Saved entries
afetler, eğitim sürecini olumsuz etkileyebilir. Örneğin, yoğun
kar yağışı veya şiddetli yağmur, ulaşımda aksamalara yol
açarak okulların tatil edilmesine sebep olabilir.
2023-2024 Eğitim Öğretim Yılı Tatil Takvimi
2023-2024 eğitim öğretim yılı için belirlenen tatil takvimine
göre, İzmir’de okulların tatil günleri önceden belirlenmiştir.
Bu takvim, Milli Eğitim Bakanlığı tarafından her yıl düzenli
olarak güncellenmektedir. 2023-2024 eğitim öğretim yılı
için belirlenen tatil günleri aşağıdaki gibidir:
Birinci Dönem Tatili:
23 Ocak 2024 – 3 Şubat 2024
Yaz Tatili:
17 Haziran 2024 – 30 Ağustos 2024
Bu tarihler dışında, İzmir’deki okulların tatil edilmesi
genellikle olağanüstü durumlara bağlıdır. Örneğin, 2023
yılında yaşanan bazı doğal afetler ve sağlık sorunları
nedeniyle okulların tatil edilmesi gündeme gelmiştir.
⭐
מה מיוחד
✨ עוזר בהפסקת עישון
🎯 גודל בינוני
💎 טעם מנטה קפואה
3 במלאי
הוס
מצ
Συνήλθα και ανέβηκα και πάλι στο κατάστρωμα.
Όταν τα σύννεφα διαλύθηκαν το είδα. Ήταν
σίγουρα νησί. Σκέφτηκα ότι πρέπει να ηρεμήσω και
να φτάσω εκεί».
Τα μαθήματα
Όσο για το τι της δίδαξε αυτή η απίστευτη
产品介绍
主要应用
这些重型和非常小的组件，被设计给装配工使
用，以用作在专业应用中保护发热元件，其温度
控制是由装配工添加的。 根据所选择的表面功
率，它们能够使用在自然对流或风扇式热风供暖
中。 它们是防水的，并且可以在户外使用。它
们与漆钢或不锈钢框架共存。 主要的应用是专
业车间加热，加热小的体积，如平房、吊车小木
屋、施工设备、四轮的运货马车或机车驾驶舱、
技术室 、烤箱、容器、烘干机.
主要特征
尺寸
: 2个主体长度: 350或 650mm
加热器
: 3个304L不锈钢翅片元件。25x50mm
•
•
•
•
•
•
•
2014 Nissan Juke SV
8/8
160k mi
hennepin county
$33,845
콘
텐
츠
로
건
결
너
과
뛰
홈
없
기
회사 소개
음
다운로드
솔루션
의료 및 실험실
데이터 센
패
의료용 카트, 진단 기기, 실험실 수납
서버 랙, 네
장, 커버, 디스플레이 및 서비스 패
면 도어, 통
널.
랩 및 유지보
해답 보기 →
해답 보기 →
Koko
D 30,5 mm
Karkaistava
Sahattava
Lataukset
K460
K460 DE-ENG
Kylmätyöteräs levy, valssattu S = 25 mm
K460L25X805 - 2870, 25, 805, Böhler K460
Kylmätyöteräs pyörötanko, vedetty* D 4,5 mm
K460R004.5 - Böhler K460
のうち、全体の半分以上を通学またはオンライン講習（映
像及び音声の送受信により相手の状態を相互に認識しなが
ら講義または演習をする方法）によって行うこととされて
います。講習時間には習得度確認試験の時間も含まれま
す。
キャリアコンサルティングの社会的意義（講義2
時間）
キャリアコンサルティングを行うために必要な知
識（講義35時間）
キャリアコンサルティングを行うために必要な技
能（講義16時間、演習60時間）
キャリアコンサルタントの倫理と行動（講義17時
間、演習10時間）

Exercise objective →
Could you reproduce every line of the listing above, character for character and with nothing changed?

The answer →
afetler, eğitim sürecini olumsuz etkileyebilir. Örneğin, yoğun
kar yağışı veya şiddetli yağmur, ulaşımda aksamalara yol
açarak okulların tatil edilmesine sebep olabilir.
2023-2024 Eğitim Öğretim Yılı Tatil Takvimi
2023-2024 eğitim öğretim yılı için belirlenen tatil takvimine
göre, İzmir’de okulların tatil günleri önceden belirlenmiştir.
Bu takvim, Milli Eğitim Bakanlığı tarafından her yıl düzenli
olarak güncellenmektedir. 2023-2024 eğitim öğretim yılı
için belirlenen tatil günleri aşağıdaki gibidir:
Birinci Dönem Tatili:
23 Ocak 2024 – 3 Şubat 2024
Yaz Tatili:
17 Haziran 2024 – 30 Ağustos 2024
Bu tarihler dışında, İzmir’deki okulların tatil edilmesi
genellikle olağanüstü durumlara bağlıdır. Örneğin, 2023
yılında yaşanan bazı doğal afetler ve sağlık sorunları
nedeniyle okulların tatil edilmesi gündeme gelmiştir.
⭐
מה מיוחד
✨ עוזר בהפסקת עישון
🎯 גודל בינוני
💎 טעם מנטה קפואה
3 במלאי
הוס
מצ
Συνήλθα και ανέβηκα και πάλι στο κατάστρωμα.
Όταν τα σύννεφα διαλύθηκαν το είδα. Ήταν
σίγουρα νησί. Σκέφτηκα ότι πρέπει να ηρεμήσω και
να φτάσω εκεί».
Τα μαθήματα
Όσο για το τι της δίδαξε αυτή η απίστευτη
产品介绍
主要应用
这些重型和非常小的组件，被设计给装配工使
用，以用作在专业应用中保护发热元件，其温度
控制是由装配工添加的。 根据所选择的表面功
率，它们能够使用在自然对流或风扇式热风供暖
中。 它们是防水的，并且可以在户外使用。它
们与漆钢或不锈钢框架共存。 主要的应用是专
业车间加热，加热小的体积，如平房、吊车小木
屋、施工设备、四轮的运货马车或机车驾驶舱、
技术室 、烤箱、容器、烘干机.
主要特征
尺寸
: 2个主体长度: 350或 650mm
加热器
: 3个304L不锈钢翅片元件。25x50mm
•
•
•
•
•
•
•
2014 Nissan Juke SV
8/8
160k mi
hennepin county
$33,845
콘
텐
츠
로
건
결
너
과
뛰
홈
없
기
회사 소개
음
다운로드
솔루션
의료 및 실험실
데이터 센
패
의료용 카트, 진단 기기, 실험실 수납
서버 랙, 네
장, 커버, 디스플레이 및 서비스 패
면 도어, 통
널.
랩 및 유지보
해답 보기 →
해답 보기 →
Koko
D 30,5 mm
Karkaistava
Sahattava
Lataukset
K460
K460 DE-ENG
Kylmätyöteräs levy, valssattu S = 25 mm
K460L25X805 - 2870, 25, 805, Böhler K460
Kylmätyöteräs pyörötanko, vedetty* D 4,5 mm
K460R004.5 - Böhler K460
のうち、全体の半分以上を通学またはオンライン講習（映
像及び音声の送受信により相手の状態を相互に認識しなが
ら講義または演習をする方法）によって行うこととされて
います。講習時間には習得度確認試験の時間も含まれま
す。
キャリアコンサルティングの社会的意義（講義2
時間）
キャリアコンサルティングを行うために必要な知
識（講義35時間）
キャリアコンサルティングを行うために必要な技
能（講義16時間、演習60時間）
キャリアコンサルタントの倫理と行動（講義17時
間、演習10時間）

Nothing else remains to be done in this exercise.